## INSTRUCTION
Copy out word for word everything in the entries from the line containing "Correctiva: median 10.5, box" down to the line containing "Preventiva: median 20.0, box", including both of those lines.

## DATA TO USE

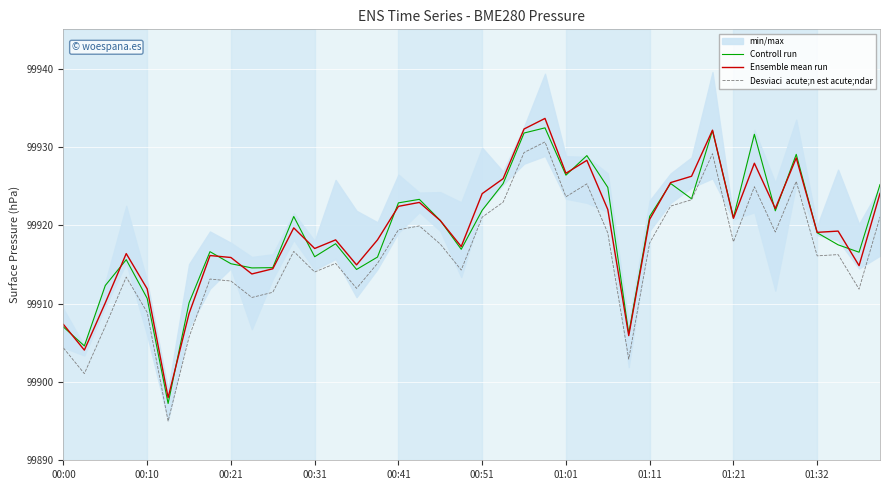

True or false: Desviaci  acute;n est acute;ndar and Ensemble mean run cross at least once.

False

---

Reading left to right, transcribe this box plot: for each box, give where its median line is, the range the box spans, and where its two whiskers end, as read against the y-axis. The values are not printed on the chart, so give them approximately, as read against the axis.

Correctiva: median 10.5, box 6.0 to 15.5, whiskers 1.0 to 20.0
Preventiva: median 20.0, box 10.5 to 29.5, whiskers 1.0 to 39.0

## TASK OUTPUT
Correctiva: median 10.5, box 6.0 to 15.5, whiskers 1.0 to 20.0
Preventiva: median 20.0, box 10.5 to 29.5, whiskers 1.0 to 39.0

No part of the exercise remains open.